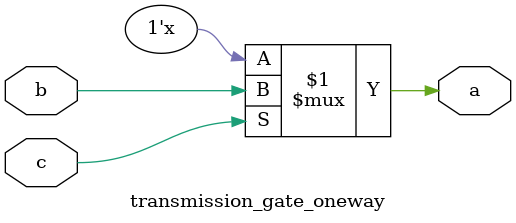
<source format=v>

module transmission_gate_oneway(output a, input b, input c);
   assign a = c? b: 1'bz;
endmodule

</source>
# # # #
→ Problem requirements
None of the pictures should be carried over when the data above is transcribed exactly.

→ Problem solution
<source format=v>

module transmission_gate_oneway(output a, input b, input c);
   assign a = c? b: 1'bz;
endmodule

</source>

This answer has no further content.